Abstract Laser cladding is a technology that uses high-energy-density lasers to quickly melt and solidify alloy powder on the surface of the metal substrate to form a cladding layer with good performance. The alloy powder composition has a significant impact on the cladding layer performance, including hardness, wear resistance and corrosion resistance. In this work, the effect of Nb content on the microstructure types and phase precipitation rules in the martensitic stainless steel laser cladding layers was investigated through the thermodynamics software. The martensitic stainless steel cladding layers with different Nb content was fabricated on the 45# steel substrate by the laser cladding. The microstructure and element composition of the cladding layers were analysed by the scanning electron microscope (SEM) and the energy spectrum analyser (EDS). The hardness, wear resistance and corrosion resistance of the cladding layers were also discussed.
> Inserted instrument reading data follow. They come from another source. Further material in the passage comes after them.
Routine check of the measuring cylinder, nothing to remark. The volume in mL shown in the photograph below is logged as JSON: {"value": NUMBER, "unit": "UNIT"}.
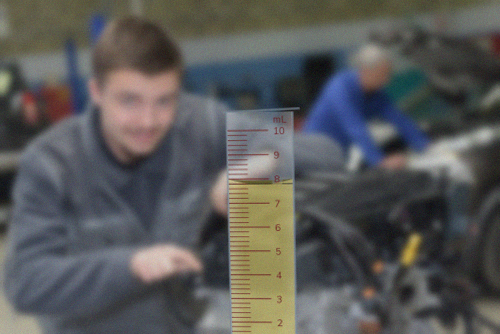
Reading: {"value": 7.8, "unit": "mL"}
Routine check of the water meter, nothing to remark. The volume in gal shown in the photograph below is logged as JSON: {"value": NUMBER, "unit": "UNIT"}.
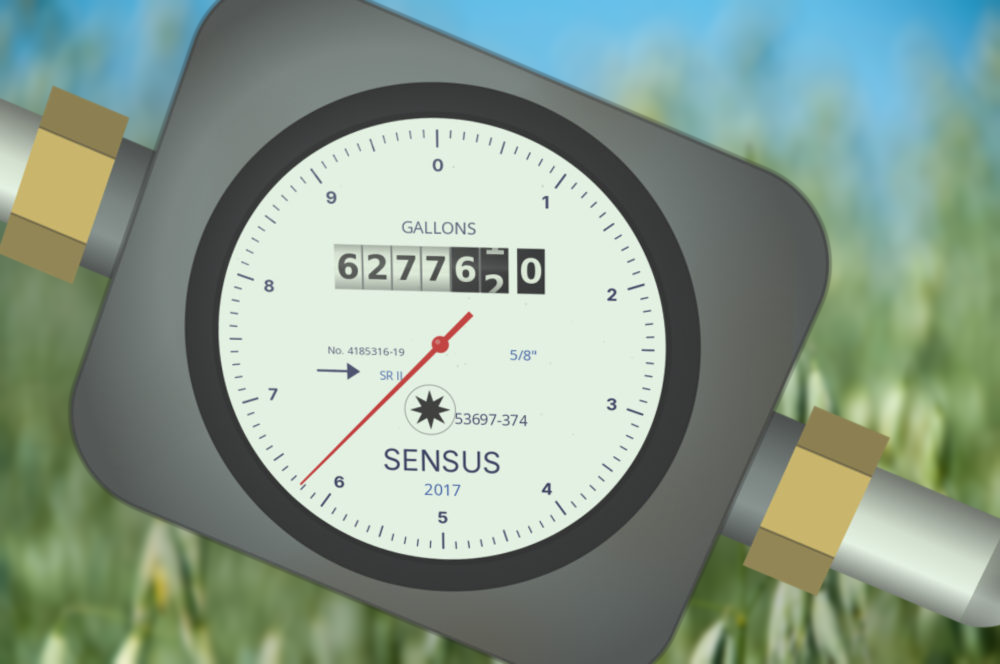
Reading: {"value": 6277616.2, "unit": "gal"}
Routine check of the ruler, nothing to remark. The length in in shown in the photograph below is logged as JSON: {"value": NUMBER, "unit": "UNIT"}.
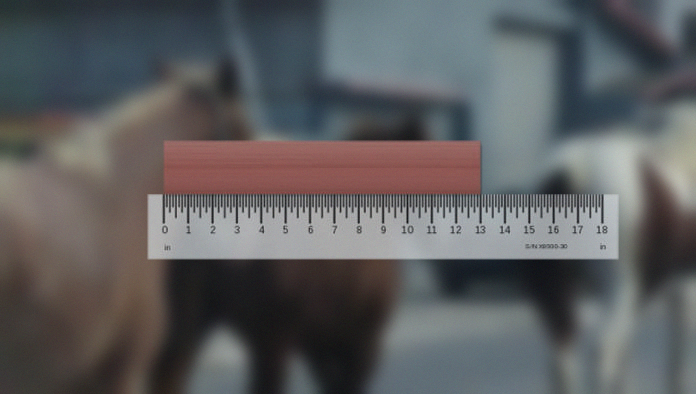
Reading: {"value": 13, "unit": "in"}
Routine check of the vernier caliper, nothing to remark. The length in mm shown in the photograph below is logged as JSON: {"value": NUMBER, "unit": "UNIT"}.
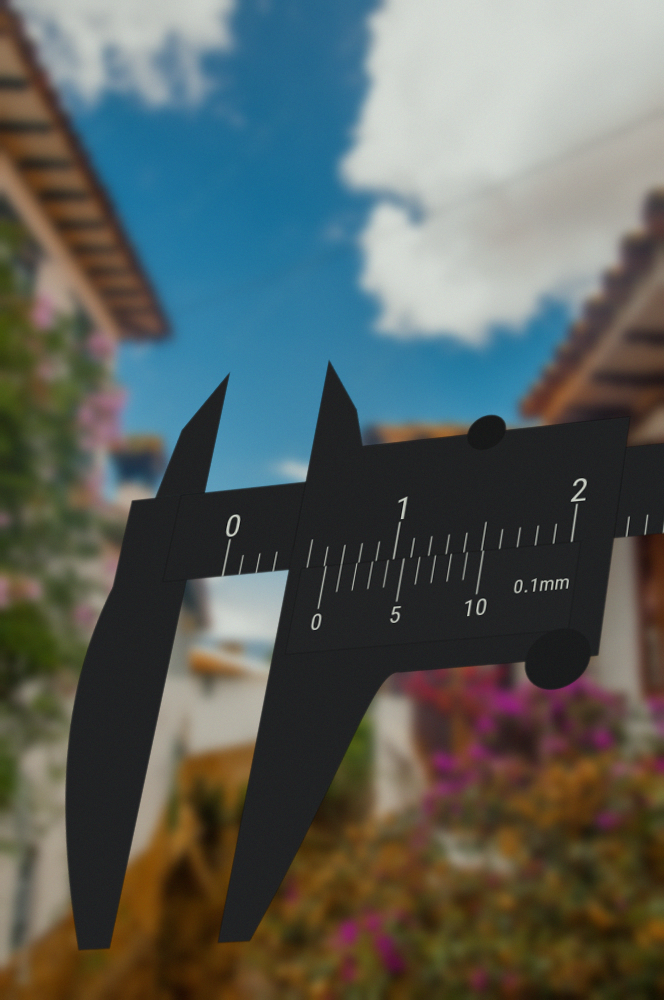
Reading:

The results show that the amount of Cr element in carbide (boride) gradually decreases, while the amount of Nb element in carbide (boride) gradually increases, with the increasing Nb element content from 0.6 wt.% to 2.2 wt.%. For the performance of the cladding layer, the increase in the content of Nb makes the hardness and wear resistance of the cladding layer increase first and then decrease, but the corrosion resistance gradually increases. Generally speaking, the comprehensive performance is better when the Nb element content in the cladding layer is about 1.4 wt.%. At this time, the microhardness of the cladding layer is about 780.00 HV0.2, and the self-corrosion potential is -350.87 mV.